** What to produce **
The full listing, start to finish: write it out again exactly.
┌────────
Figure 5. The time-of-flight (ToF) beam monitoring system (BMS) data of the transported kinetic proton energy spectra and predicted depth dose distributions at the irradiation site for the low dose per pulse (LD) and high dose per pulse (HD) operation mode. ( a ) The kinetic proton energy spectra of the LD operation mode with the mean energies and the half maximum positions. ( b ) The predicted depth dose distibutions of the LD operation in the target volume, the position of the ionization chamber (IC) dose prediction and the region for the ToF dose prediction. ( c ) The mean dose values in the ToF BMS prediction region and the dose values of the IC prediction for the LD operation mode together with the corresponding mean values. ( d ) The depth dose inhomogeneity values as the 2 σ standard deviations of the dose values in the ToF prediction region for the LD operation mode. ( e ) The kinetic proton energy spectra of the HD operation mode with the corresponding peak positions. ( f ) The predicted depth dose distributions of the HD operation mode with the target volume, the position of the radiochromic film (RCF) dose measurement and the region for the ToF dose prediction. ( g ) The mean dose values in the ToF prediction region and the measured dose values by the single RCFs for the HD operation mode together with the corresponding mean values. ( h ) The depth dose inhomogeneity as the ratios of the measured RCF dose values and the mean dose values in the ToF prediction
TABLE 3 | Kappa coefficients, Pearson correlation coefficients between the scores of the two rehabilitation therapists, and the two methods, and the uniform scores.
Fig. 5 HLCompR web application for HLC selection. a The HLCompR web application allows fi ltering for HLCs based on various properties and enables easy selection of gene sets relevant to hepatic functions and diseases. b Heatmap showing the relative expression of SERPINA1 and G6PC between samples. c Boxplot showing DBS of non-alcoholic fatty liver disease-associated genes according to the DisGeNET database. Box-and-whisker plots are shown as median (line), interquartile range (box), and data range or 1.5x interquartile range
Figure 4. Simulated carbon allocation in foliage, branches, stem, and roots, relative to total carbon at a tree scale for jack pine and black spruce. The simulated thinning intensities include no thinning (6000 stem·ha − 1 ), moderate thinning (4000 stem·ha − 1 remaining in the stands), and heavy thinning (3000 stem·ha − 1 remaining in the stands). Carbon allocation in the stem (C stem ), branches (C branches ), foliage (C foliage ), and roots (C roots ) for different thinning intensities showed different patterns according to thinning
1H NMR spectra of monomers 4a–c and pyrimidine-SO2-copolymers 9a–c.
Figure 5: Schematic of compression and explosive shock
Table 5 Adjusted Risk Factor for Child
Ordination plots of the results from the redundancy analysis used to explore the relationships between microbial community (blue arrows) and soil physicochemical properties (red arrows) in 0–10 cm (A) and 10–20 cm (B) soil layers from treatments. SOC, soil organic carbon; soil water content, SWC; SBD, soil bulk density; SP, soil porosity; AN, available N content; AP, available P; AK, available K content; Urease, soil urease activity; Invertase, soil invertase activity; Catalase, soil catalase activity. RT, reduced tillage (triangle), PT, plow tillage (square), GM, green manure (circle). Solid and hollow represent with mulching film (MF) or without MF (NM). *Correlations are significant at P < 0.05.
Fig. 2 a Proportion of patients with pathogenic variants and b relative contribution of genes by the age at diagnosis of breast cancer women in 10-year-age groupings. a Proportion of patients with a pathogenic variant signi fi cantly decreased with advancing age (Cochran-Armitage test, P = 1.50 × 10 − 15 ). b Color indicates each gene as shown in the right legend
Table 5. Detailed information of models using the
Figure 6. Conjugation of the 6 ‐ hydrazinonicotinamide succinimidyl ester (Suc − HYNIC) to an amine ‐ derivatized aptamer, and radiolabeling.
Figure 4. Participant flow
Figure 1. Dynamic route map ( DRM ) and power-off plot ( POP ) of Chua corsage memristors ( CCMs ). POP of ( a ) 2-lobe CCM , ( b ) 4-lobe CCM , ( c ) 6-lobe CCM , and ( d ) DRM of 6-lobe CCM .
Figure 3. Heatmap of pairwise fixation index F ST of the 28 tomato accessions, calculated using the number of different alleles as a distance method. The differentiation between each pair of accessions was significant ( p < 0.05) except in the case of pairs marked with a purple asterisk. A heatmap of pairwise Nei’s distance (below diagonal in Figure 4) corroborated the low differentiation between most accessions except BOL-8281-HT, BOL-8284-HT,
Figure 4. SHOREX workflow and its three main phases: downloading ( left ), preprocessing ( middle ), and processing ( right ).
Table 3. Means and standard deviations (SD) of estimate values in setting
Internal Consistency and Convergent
└────────
** Exercise output **
Figure 5. The time-of-flight (ToF) beam monitoring system (BMS) data of the transported kinetic proton energy spectra and predicted depth dose distributions at the irradiation site for the low dose per pulse (LD) and high dose per pulse (HD) operation mode. ( a ) The kinetic proton energy spectra of the LD operation mode with the mean energies and the half maximum positions. ( b ) The predicted depth dose distibutions of the LD operation in the target volume, the position of the ionization chamber (IC) dose prediction and the region for the ToF dose prediction. ( c ) The mean dose values in the ToF BMS prediction region and the dose values of the IC prediction for the LD operation mode together with the corresponding mean values. ( d ) The depth dose inhomogeneity values as the 2 σ standard deviations of the dose values in the ToF prediction region for the LD operation mode. ( e ) The kinetic proton energy spectra of the HD operation mode with the corresponding peak positions. ( f ) The predicted depth dose distributions of the HD operation mode with the target volume, the position of the radiochromic film (RCF) dose measurement and the region for the ToF dose prediction. ( g ) The mean dose values in the ToF prediction region and the measured dose values by the single RCFs for the HD operation mode together with the corresponding mean values. ( h ) The depth dose inhomogeneity as the ratios of the measured RCF dose values and the mean dose values in the ToF prediction
TABLE 3 | Kappa coefficients, Pearson correlation coefficients between the scores of the two rehabilitation therapists, and the two methods, and the uniform scores.
Fig. 5 HLCompR web application for HLC selection. a The HLCompR web application allows fi ltering for HLCs based on various properties and enables easy selection of gene sets relevant to hepatic functions and diseases. b Heatmap showing the relative expression of SERPINA1 and G6PC between samples. c Boxplot showing DBS of non-alcoholic fatty liver disease-associated genes according to the DisGeNET database. Box-and-whisker plots are shown as median (line), interquartile range (box), and data range or 1.5x interquartile range
Figure 4. Simulated carbon allocation in foliage, branches, stem, and roots, relative to total carbon at a tree scale for jack pine and black spruce. The simulated thinning intensities include no thinning (6000 stem·ha − 1 ), moderate thinning (4000 stem·ha − 1 remaining in the stands), and heavy thinning (3000 stem·ha − 1 remaining in the stands). Carbon allocation in the stem (C stem ), branches (C branches ), foliage (C foliage ), and roots (C roots ) for different thinning intensities showed different patterns according to thinning
1H NMR spectra of monomers 4a–c and pyrimidine-SO2-copolymers 9a–c.
Figure 5: Schematic of compression and explosive shock
Table 5 Adjusted Risk Factor for Child
Ordination plots of the results from the redundancy analysis used to explore the relationships between microbial community (blue arrows) and soil physicochemical properties (red arrows) in 0–10 cm (A) and 10–20 cm (B) soil layers from treatments. SOC, soil organic carbon; soil water content, SWC; SBD, soil bulk density; SP, soil porosity; AN, available N content; AP, available P; AK, available K content; Urease, soil urease activity; Invertase, soil invertase activity; Catalase, soil catalase activity. RT, reduced tillage (triangle), PT, plow tillage (square), GM, green manure (circle). Solid and hollow represent with mulching film (MF) or without MF (NM). *Correlations are significant at P < 0.05.
Fig. 2 a Proportion of patients with pathogenic variants and b relative contribution of genes by the age at diagnosis of breast cancer women in 10-year-age groupings. a Proportion of patients with a pathogenic variant signi fi cantly decreased with advancing age (Cochran-Armitage test, P = 1.50 × 10 − 15 ). b Color indicates each gene as shown in the right legend
Table 5. Detailed information of models using the
Figure 6. Conjugation of the 6 ‐ hydrazinonicotinamide succinimidyl ester (Suc − HYNIC) to an amine ‐ derivatized aptamer, and radiolabeling.
Figure 4. Participant flow
Figure 1. Dynamic route map ( DRM ) and power-off plot ( POP ) of Chua corsage memristors ( CCMs ). POP of ( a ) 2-lobe CCM , ( b ) 4-lobe CCM , ( c ) 6-lobe CCM , and ( d ) DRM of 6-lobe CCM .
Figure 3. Heatmap of pairwise fixation index F ST of the 28 tomato accessions, calculated using the number of different alleles as a distance method. The differentiation between each pair of accessions was significant ( p < 0.05) except in the case of pairs marked with a purple asterisk. A heatmap of pairwise Nei’s distance (below diagonal in Figure 4) corroborated the low differentiation between most accessions except BOL-8281-HT, BOL-8284-HT,
Figure 4. SHOREX workflow and its three main phases: downloading ( left ), preprocessing ( middle ), and processing ( right ).
Table 3. Means and standard deviations (SD) of estimate values in setting
Internal Consistency and Convergent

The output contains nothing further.